Comprehensive Summary
Berkhemer et al. conducted a multicenter randomized clinical trial in the Netherlands (December 2010 to March 2014) assessing whether intraarterial treatment plus usual care resulted in greater functional benefits compared to usual care alone in acute ischemic stroke patients. Among 500 patients enrolled from 16 medical centers, 233 were assigned to the intervention group and 267 to the control group. Eligible participants had proximal arterial occlusion in the anterior cerebral circulation confirmed by vessel imaging and could be treated within six hours of stroke onset. Intraarterial treatment consisted of mechanical thrombectomy, intraarterial thrombolysis, or both. The majority of patients in both groups (approximately 90%) received intravenous alteplase as standard care. The primary outcome was functional independence at 90 days, measured by a modified Rankin scale (range 0 to 6, where 0 indicates no symptoms and 6 indicates death; scores ≤ 2 indicate functional independence). The intervention group showed significantly better outcomes, with 32.6% achieving functional independence compared to 19.1% in the control group (adjusted common odds ratio 1.67, 95% CI 1.21-2.30), representing an absolute difference of 13.5%. The NIHSS score (measuring stroke severity) was assessed at baseline, 24 hours, and 5 to 7 days or at discharge.

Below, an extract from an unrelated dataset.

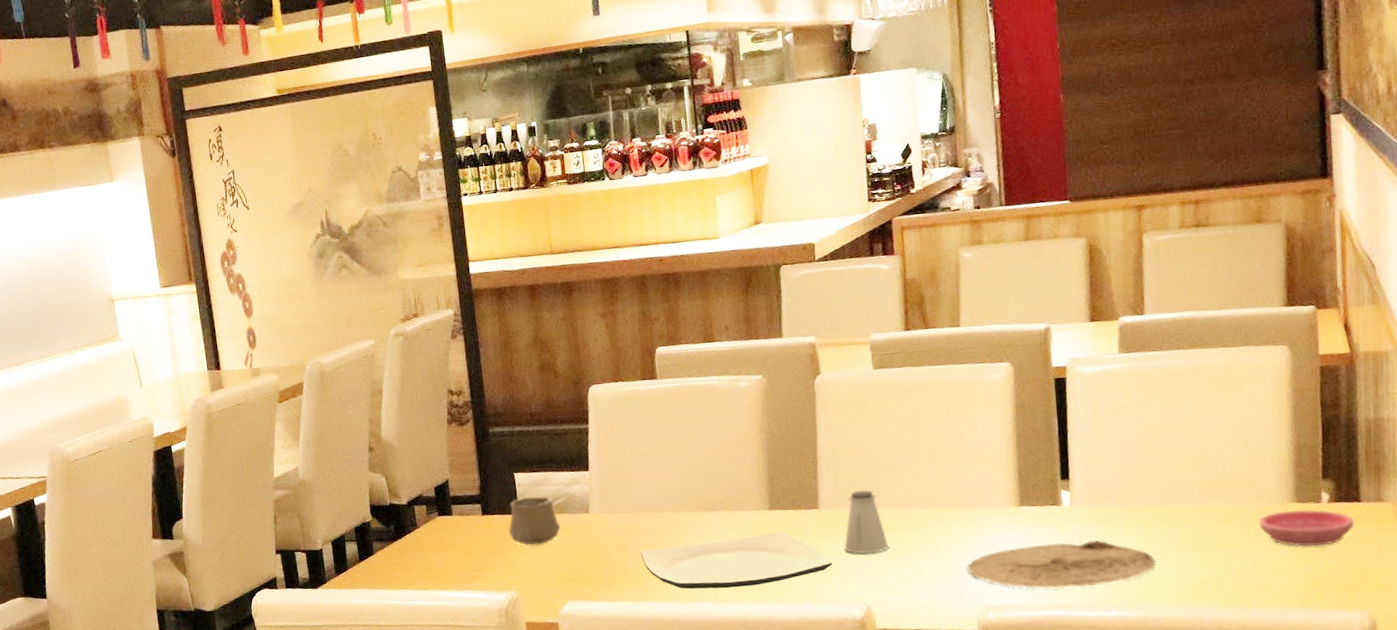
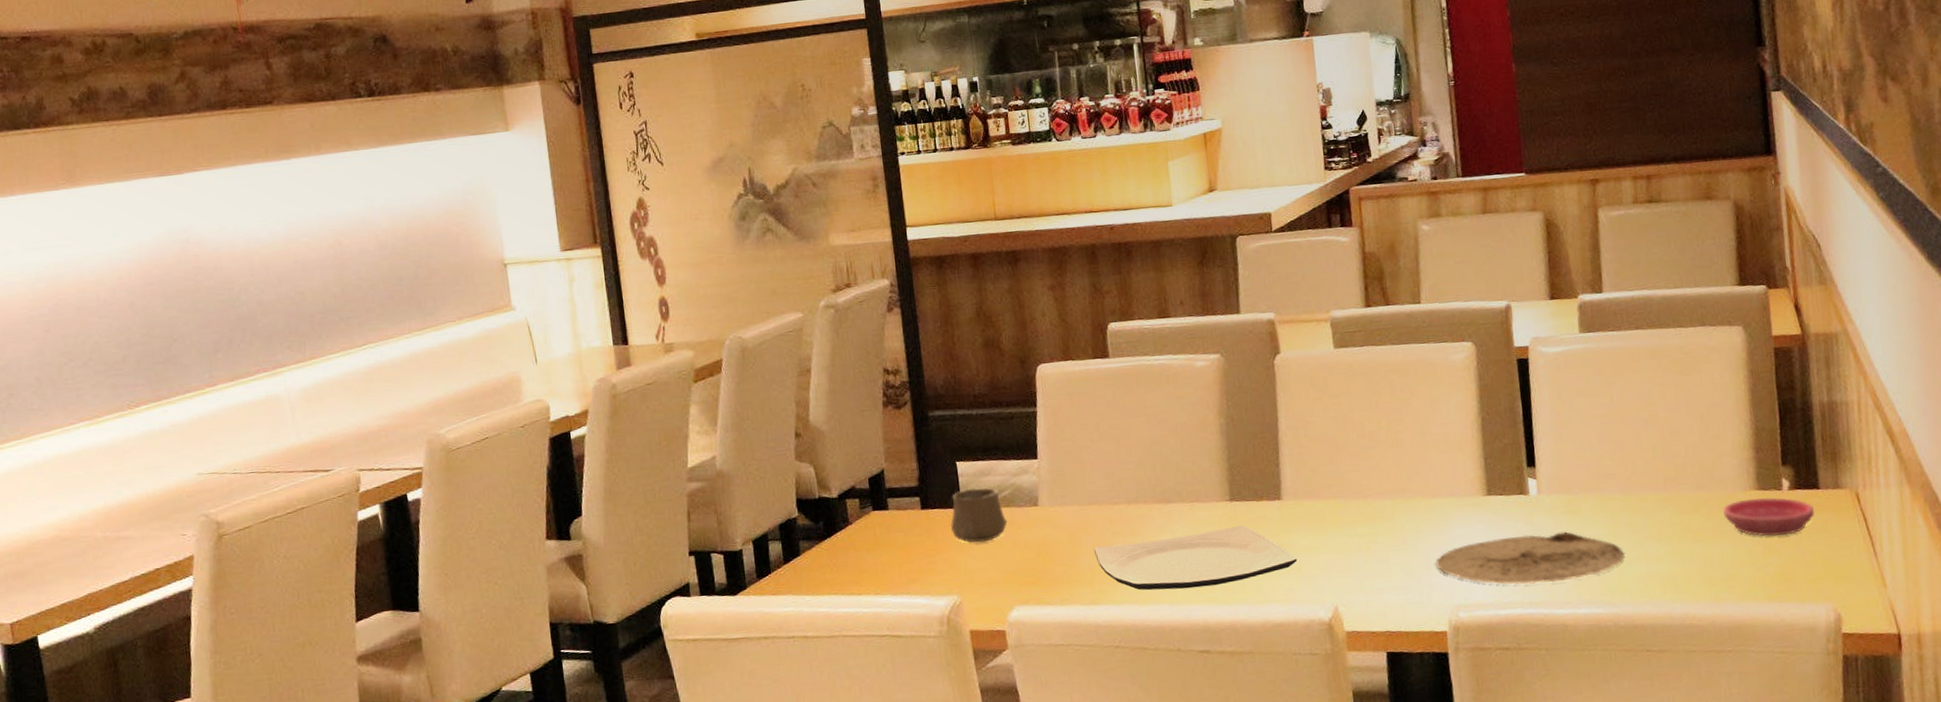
saltshaker: present [844,489,888,554] -> none [1309,478,1355,549]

The intervention group demonstrated greater neurological improvement, with NIHSS scores 2.9 points lower at 5 to 7 days (95% CI 1.5-4.3). No significant differences were observed in mortality rates (21% intervention vs. 22% control) or overall serious adverse events. However, new ischemic strokes in different vascular territories occurred more frequently in the intervention group (5.6% vs. 0.4%).
Outcomes and Implications
This landmark MR CLEAN trial demonstrated that intraarterial treatment significantly improves functional outcomes in acute ischemic stroke with proximal anterior circulation occlusions, with a 13.5% absolute increase in functional independence at 90 days. This represents a number needed to treat of approximately 7, meaning one additional patient achieves functional independence for every seven treated. The findings are particularly important because IV alteplase alone, while effective for many strokes, has limited efficacy against large vessel occlusions, which account for approximately one-third of acute anterior circulation strokes and carry the worst prognoses. The study's pragmatic design, including patients with IV alteplase contraindications and allowing various thrombectomy techniques, enhanced generalizability to real-world practice. The similar mortality rates between groups, coupled with improved functional outcomes, suggest the intervention shifts patients toward better recovery rather than simply keeping them alive in disabled states. However, the increased rate of new ischemic strokes in different territories (5.6% vs. 0.4%) warrants careful patient selection and procedural technique. Important limitations include the unblinded design, heterogeneous interventional approaches, and enrollment restricted to patients treatable within six hours. This trial, along with subsequent confirmatory studies, established mechanical thrombectomy as standard of care for eligible stroke patients and transformed stroke systems to prioritize rapid access to thrombectomy-capable centers.